Hi,
I have done an assembly by using reads from a bird infected with a parasite (by using Trinity) >> Trinity.fasta
I have created a index for a genome by using:
gmap_build -d genome -k 15 GCF_000534875.1_SCA1_genomic.fa
A directory called "genome" has been create where now there is:
ll
total 5772532
-rw-rw-r--. 1 luz_garcia_longoria luz_garcia_longoria 12774633 Jan 15 11:28 genome.chromosome
-rw-rw-r--. 1 luz_garcia_longoria luz_garcia_longoria 20699247 Jan 15 11:28 genome.chromosome.iit
-rw-rw-r--. 1 luz_garcia_longoria luz_garcia_longoria 6 Jan 15 11:28 genome.chrsubset
-rw-rw-r--. 1 luz_garcia_longoria luz_garcia_longoria 19461467 Jan 15 11:28 genome.contig
-rw-rw-r--. 1 luz_garcia_longoria luz_garcia_longoria 21602471 Jan 15 11:28 genome.contig.iit
-rw-rw-r--. 1 luz_garcia_longoria luz_garcia_longoria 432037584 Jan 15 11:29 genome.genomebits128
-rw-rw-r--. 1 luz_garcia_longoria luz_garcia_longoria 432037548 Jan 15 11:29 genome.genomecomp
drwxr-xr-x. 2 luz_garcia_longoria luz_garcia_longoria 4096 Jan 15 11:27 genome.maps
-rw-rw-r--. 1 luz_garcia_longoria luz_garcia_longoria 72007680 Jan 15 11:53 genome.ref081locoffsets64meta
-rw-rw-r--. 1 luz_garcia_longoria luz_garcia_longoria 660530864 Jan 15 11:53 genome.ref081locoffsets64strm
-rw-rw-r--. 1 luz_garcia_longoria luz_garcia_longoria 2249041724 Jan 15 11:53 genome.ref081locpositions
-rw-rw-r--. 1 luz_garcia_longoria luz_garcia_longoria 140648 Jan 15 11:53 genome.ref081loctable
-rw-rw-r--. 1 luz_garcia_longoria luz_garcia_longoria 134217744 Jan 15 11:35 genome.ref153offsets64meta
-rw-rw-r--. 1 luz_garcia_longoria luz_garcia_longoria 360216272 Jan 15 11:35 genome.ref153offsets64strm
-rw-rw-r--. 1 luz_garcia_longoria luz_garcia_longoria 1496235468 Jan 15 11:44 genome.ref153positions
-rw-rw-r--. 1 luz_garcia_longoria luz_garcia_longoria 7 Jan 15 11:27 genome.version
(hope I did it correctly)
Now, in order to "clean" my assembly (Trinity.fasta file) I want to align the Trinity transcript contigs to the genome BUT I only want to keep those contigs that DO NOT match with the genome.
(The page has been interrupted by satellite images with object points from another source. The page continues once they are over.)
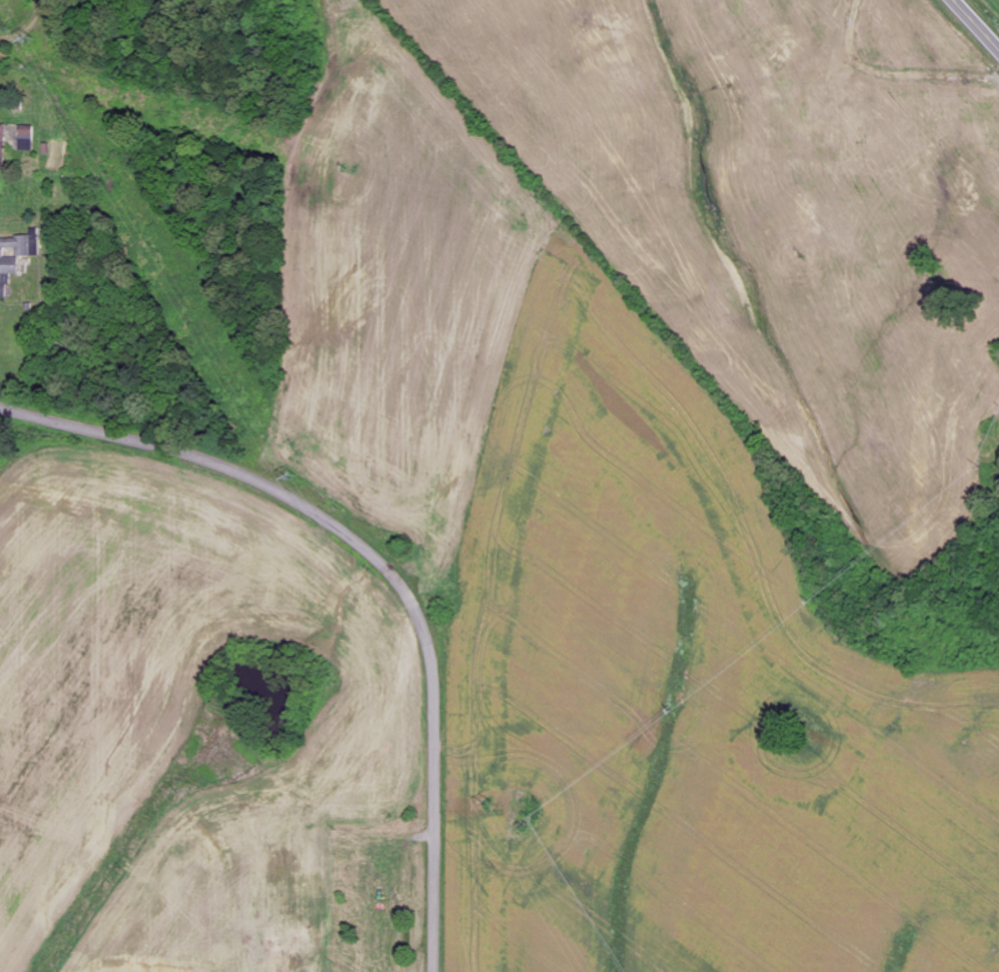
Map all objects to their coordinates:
road: (977, 23)
building: (27, 138)
building: (2, 146)
building: (15, 255)
road: (382, 565)

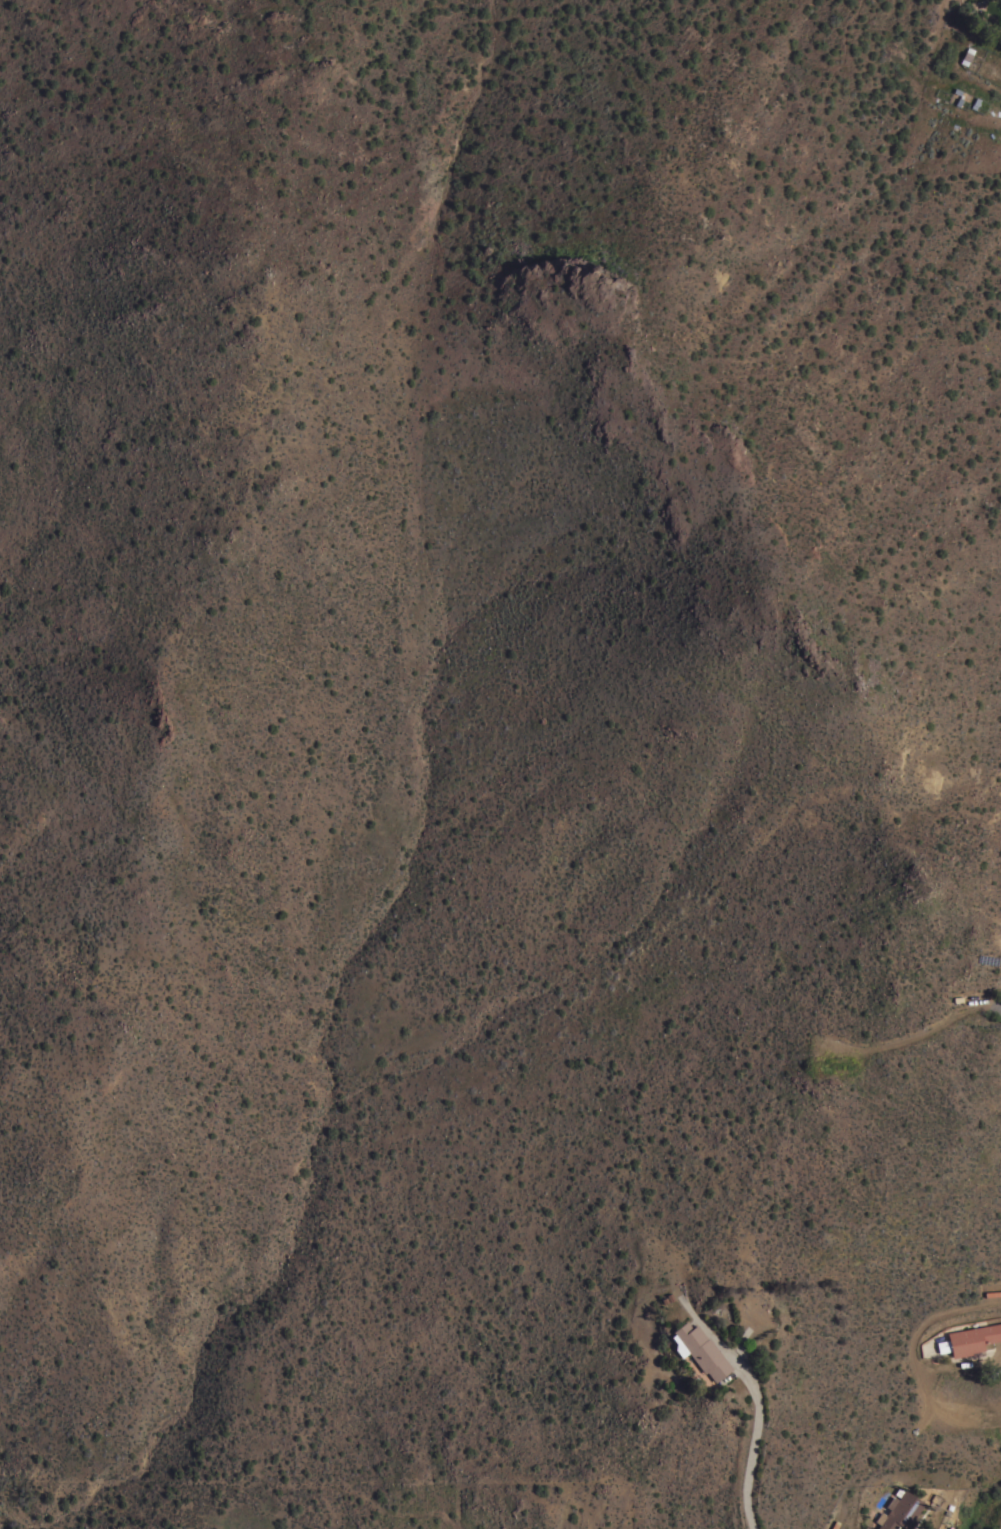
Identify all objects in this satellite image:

I have been reading the --help information that gmap provides but I don't have a clear idea about what output options use. My idea is something like:
gmap -D . -d genome trinity_out_dir/Trinity.fasta --failsonly -f samse > trinity_gmap.sam
According to gmap help:
--failsonly Print only failed alignments, those with no results
So, in theory, by using this command the program should align my assembly to the genome and create an output file with only those contigs that do not match with the genome, right?
Please, let me know if I am doing something wrong.
Thanks,
Luz
Is your "genome" - assembled with trinity - actually a trasncriptome assembly ?
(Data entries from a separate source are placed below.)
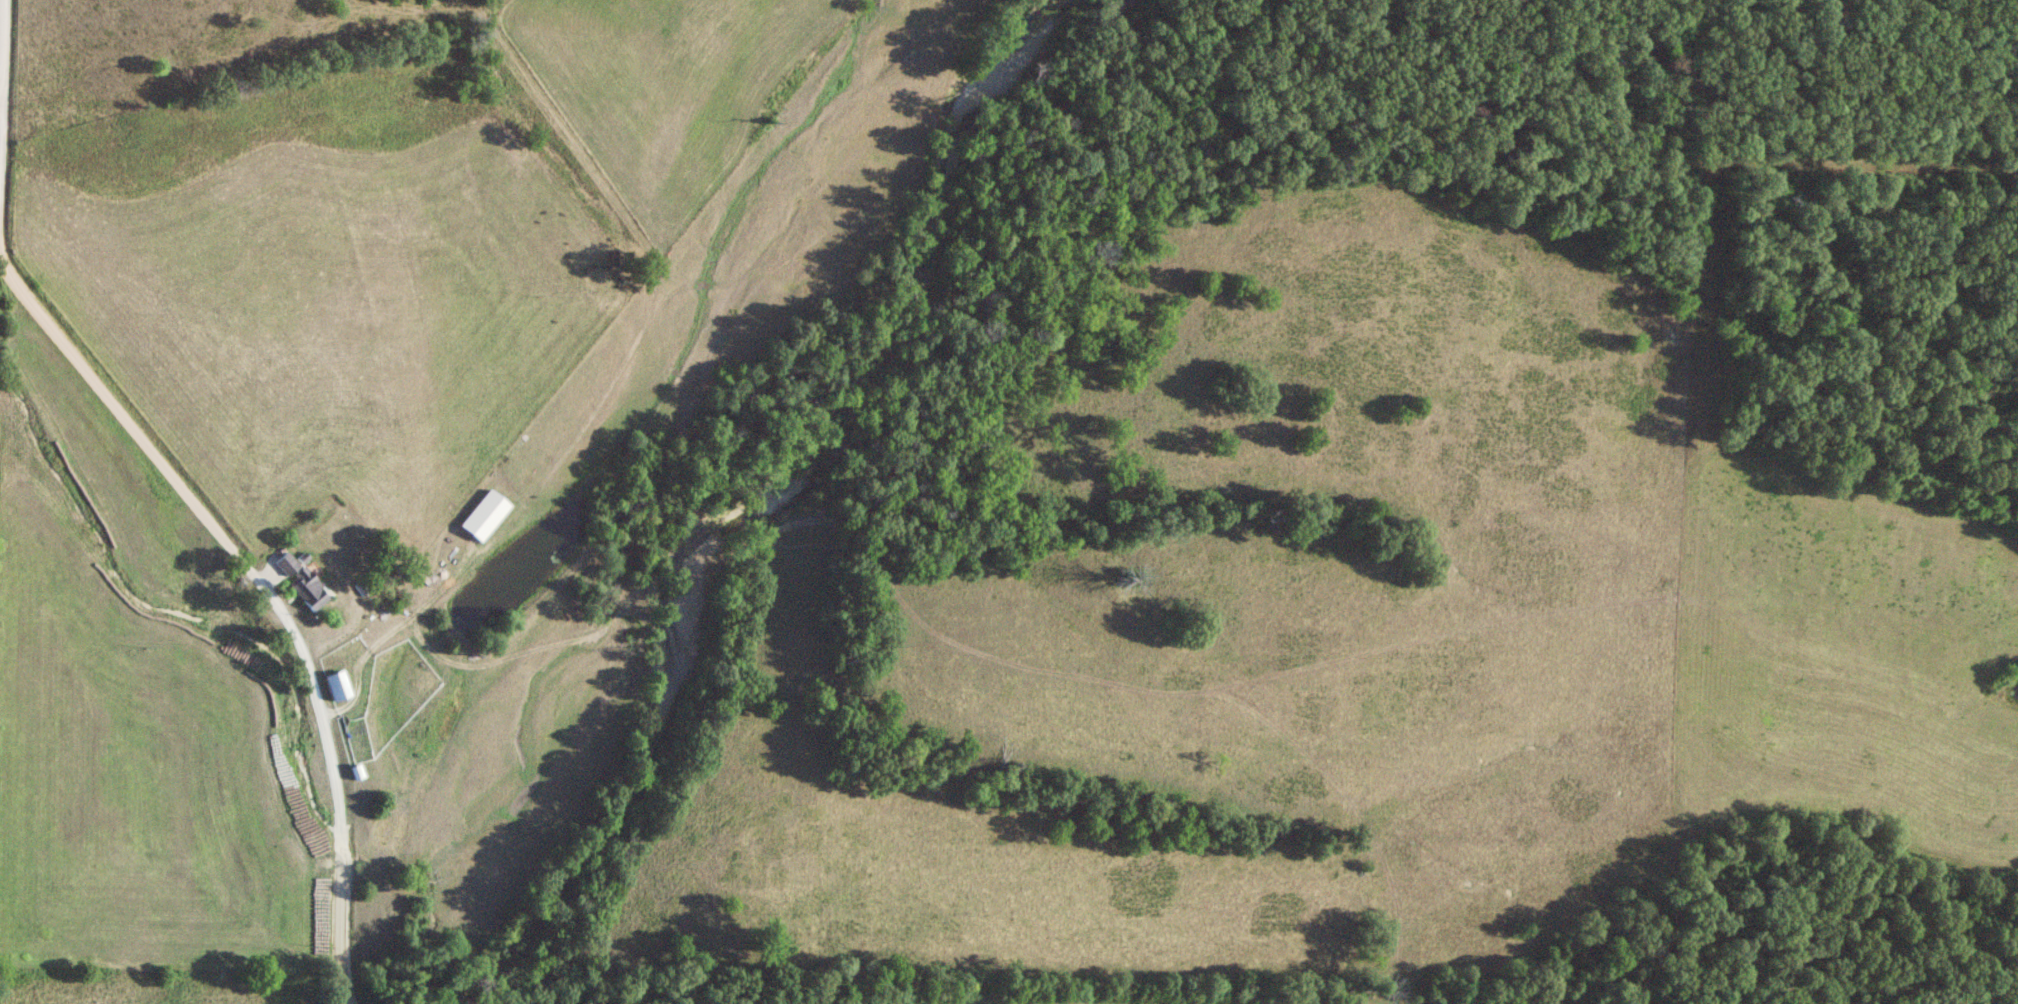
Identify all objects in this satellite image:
road: (3, 49)
road: (1, 98)
building: (488, 516)
road: (219, 530)
building: (304, 582)
road: (394, 629)
building: (341, 686)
No. I downloaded the genome from NCBI.
Very very specific question. Just try it ?
I remember from using Gmap extensively in the past it does a great job of creating GFF3 files of correctly mapped transcripts with intron exon structures which you can view in IGV JBrowse etc. Excellent.
It would also print a list of contigs which no mapping was found for on the screen. Even if the option you suggested above does not work, you could use the list of standard contigs output and write a script, eg in biopython, to select the unmapped contigs.
I would certainly use multiple mappers to get a robust result though, eg bwa mem or minimap2 as well if they perform well on your dataset.